Each point on the plane is described using a pair of numbers called coordinates. The first number, known as the x-coordinate, specifies the position along the horizontal x-axis. The second number, known as the y-coordinate, indicates the position along the vertical y-axis. For instance, the point (3, -2) is 3 units to the right of the origin and 2 units down.

In the context of the given exercise, the Cartesian plane is used to plot the points that satisfy the equation y = -1. Every point on this line will have a y-coordinate of -1, regardless of the x-coordinate.

A horizontal line in a Cartesian plane is a straight line that runs from left to right and has a constant y-coordinate. This means the value of y does not change as x varies.

In the exercise example, the equation y = -1 represents a horizontal line where y is always -1 for all values of x. This can be visualized by plotting several points with different x-values, but the same y-value of -1. These could be (0, -1), (2, -1), and (-3, -1).

A horizontal line is easily recognizable because it maintains a constant height on the graph. In this case, the entirety of the line remains at y = -1.

Coordinate points are pairs of numbers that determine the location of a point on the Cartesian plane. Each coordinate point is written as (x, y), where x represents the horizontal position and y represents the vertical position.

In the given exercise, we are dealing with the points where y is always -1. Here, coordinate points such as (0, -1), (2, -1), and (-3, -1) help to visualize the equation y = -1.

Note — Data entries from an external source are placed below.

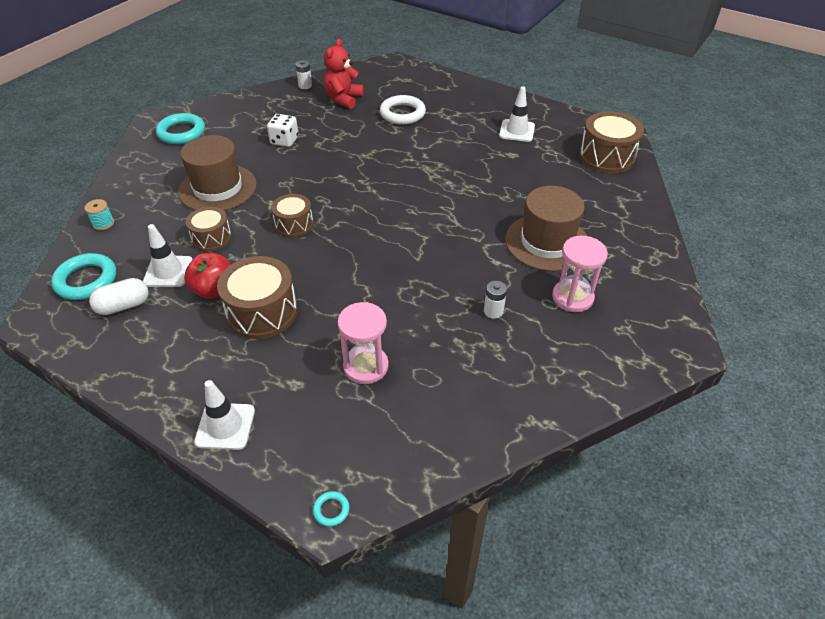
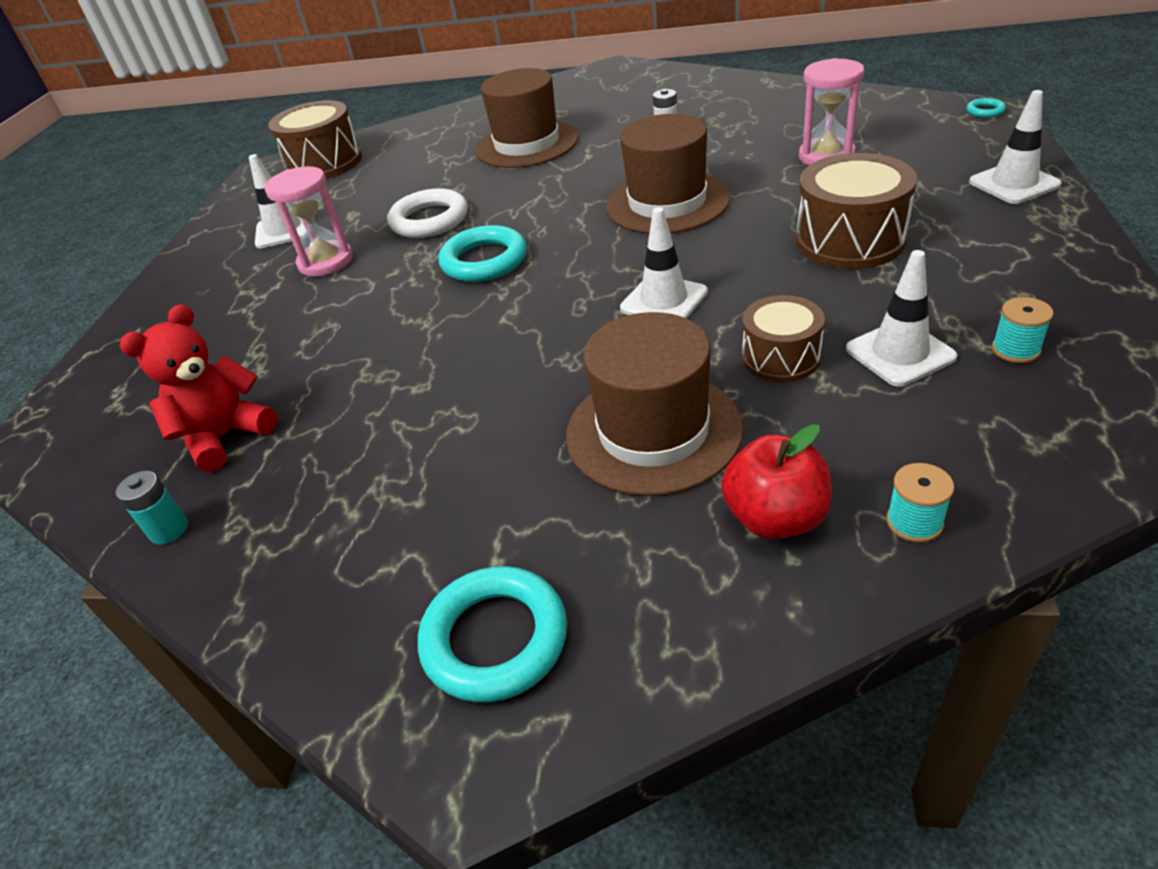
camera: 110 degrees left, 5 degrees down
(86, 280) = (1044, 428): turquoise ring -> turquoise ring (484, 261)
(124, 306) = (1015, 349): white capsule -> turquoise spool
(214, 290) = (870, 292): red apple -> red apple (775, 518)
(284, 141) = (432, 434): white dice -> none
(294, 224) = (664, 300): brown drum -> white traffic cone
(305, 86) = (169, 530): white battery -> turquoise battery
(343, 99) = (225, 437): red teddy bear -> red teddy bear turned 135 degrees clockwise
(388, 266) = (667, 203): none -> brown hat
(402, 113) = (265, 342): white ring -> white ring (429, 220)
(572, 297) = (602, 112): pink hourglass -> pink hourglass (326, 262)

To graph these points, you start at the origin (0, 0). Then move horizontally to the x-value and vertically to the y-value. For example, for the point (2, -1), move 2 units to the right from the origin, and 1 unit down.

Using multiple coordinate points that satisfy an equation allows you to draw the line that represents the equation on the graph. In this case, connecting points like (0, -1), (2, -1), and (-3, -1) with a straight line gives us the horizontal line y = -1.